Это распространенный спортивный феномен. Мировые рекорды побиты, забеги выиграны. Спортсмены явно используют все ресурсы, ставя свои тела на грань возможного, но стоит им пересечь финишную черту, как у них находится и энергия, и мышечная сила для победного круга. Возникает тот же вопрос, что и в случае с покорителями Эвереста. Почему, когда мы чувствуем, что достигли предела, у нас сохраняются такие богатые резервы?

Тим Ноакс, спортивный физиолог из Кейптаунского университета, ЮАР, не тот человек, чтобы склоняться перед авторитетами. Наоборот, в его обычае ниспровергать догмы – иногда наживая врагов, но и спасая жизнь спортсменам.

Так, в 1980-х он предпринял исследования, которые вскрыли настоящую эпидемию серьезных шейных травм у южноафриканских регбистов {93}. Его данные ожесточенно оспорили, но в конечном счете они привели к изменению правил. Затем он решил разобраться в причинах частого упадка сил у марафонцев. Он заключил, что дело, вопреки всеобщему мнению, не в дегидратации, а в обратном: они чересчур много пьют. Согласно Ноаксу, официальная рекомендация бегунам выпивать около полутора литров жидкости в час приводила к отравлению.

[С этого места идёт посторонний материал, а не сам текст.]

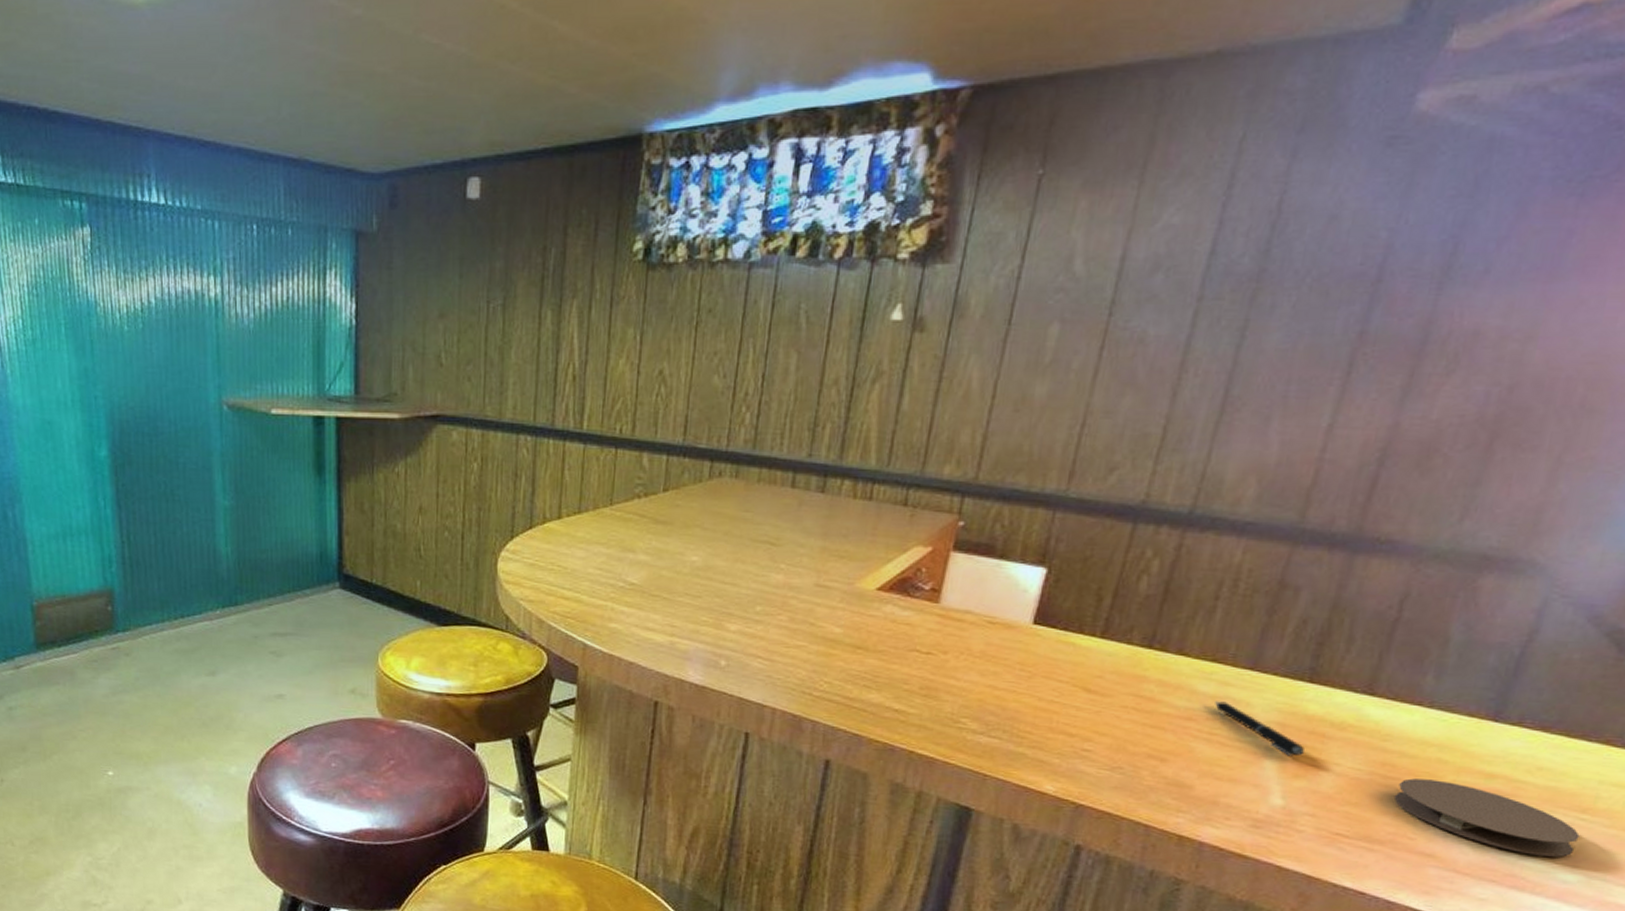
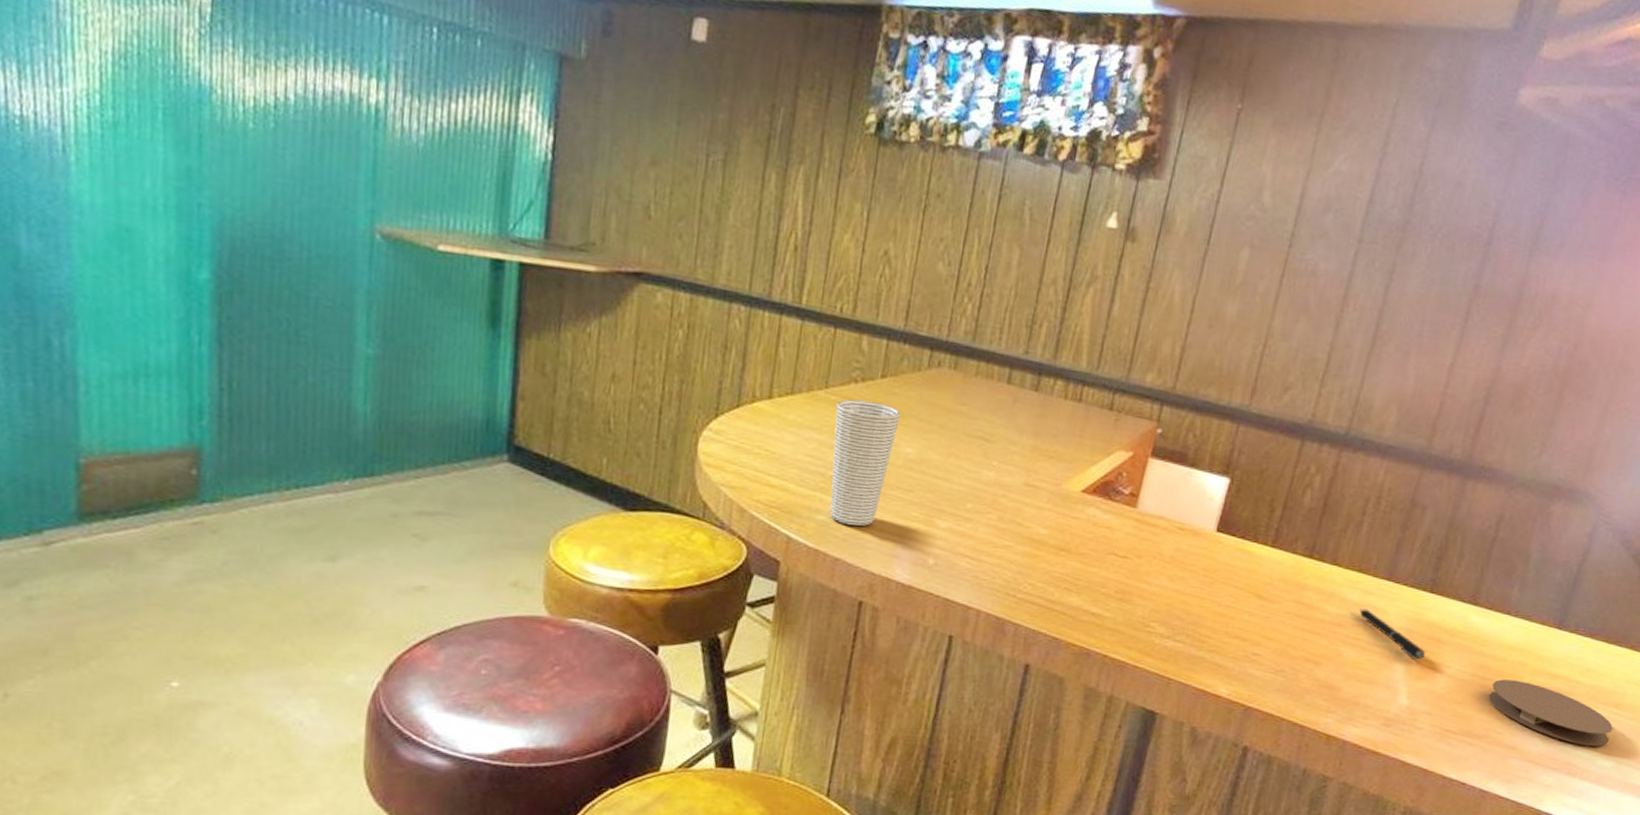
cup: none [621,514,685,631] -> present [830,399,901,526]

Американские специалисты, находившиеся под влиянием индустрии спортивных напитков, отвергли его открытия. Рекомендация оставалась в силе, пока в 2002 году 13 % участников Бостонского марафона не пострадали от водной интоксикации, один бегун от этого умер. «Схватка с американской индустрией спортивных напитков, оборот которой составляет миллиарды долларов в год, показала мне, что медицинскую науку можно поставить на службу коммерции так же легко, как применить с „величайшей пользой для человечества“», – заявил Ноакс {94}.

А потому, наверное, неудивительно, что Ноакс годами нападал и на один из главнейших физиологических постулатов. Сам будучи спортсменом, он заинтересовался усталостью. «При нагрузке всегда устаешь и пытаешься понять почему, – говорит он мне. – Скоро мне стало ясно, что нас учили не тому и причина в другом» {95}.

Догма гласила, что спортсмены устают, когда их организм достигает физических пределов: в мышцах заканчивается топливо, кислород, и они страдают от накопления таких продуктов распада, как молочная кислота. Это, в свою очередь, вызывает боль и усталость, понуждая нас убрать нагрузку до восстановления сил.

Эту теорию выдвинул в 1923 году физиолог и нобелевский лауреат Арчибальд Хилл, с тех пор ее ни разу не оспорили. Однако, когда Ноакс попытался ее проверить, результаты показались бессмысленными. Во-первых, теория Хилла предсказывала, что если спортсмены достигают предела возможностей, то незадолго до остановки от усталости потребление кислорода выравнивается, так как сердце сокращается недостаточно быстро, чтобы увеличить его поступление в ткани. Но этого, как и в высотных опытах, не произошло. «Анализы не показали недостатка кислорода у этих спортсменов, – говорит Ноакс. – Мы ничего подобного не нашли».

Тем временем другие исследования продемонстрировали, что, несмотря на уменьшение при нагрузке запасов топлива (глюкогена, жиров, АТФ) в мышцах, оно никогда не кончается. Ноакс изучил и работу мышц, предложив велосипедистам крутить педали на тренажерах и прикрепив к их ногам датчики. Теория Хилла гласит, что по мере уставания спортсменам приходится использовать все имеющиеся ресурсы, привлекая к труду все больше и больше мышечных волокон, пока они не достигнут предела и не останутся без резервов. Однако Ноакс открыл обратное. Когда велосипедисты выдыхались, мышечные волокна выключались {96}. В момент, когда волонтеры сообщали, что слишком устали, чтобы продолжать, в активном состоянии всегда находилось не больше 50 % волокон. Утомление вынуждало спортсменов остановиться, но у них сохранялся немалый мышечный резерв, который только и ждал, когда его задействуют.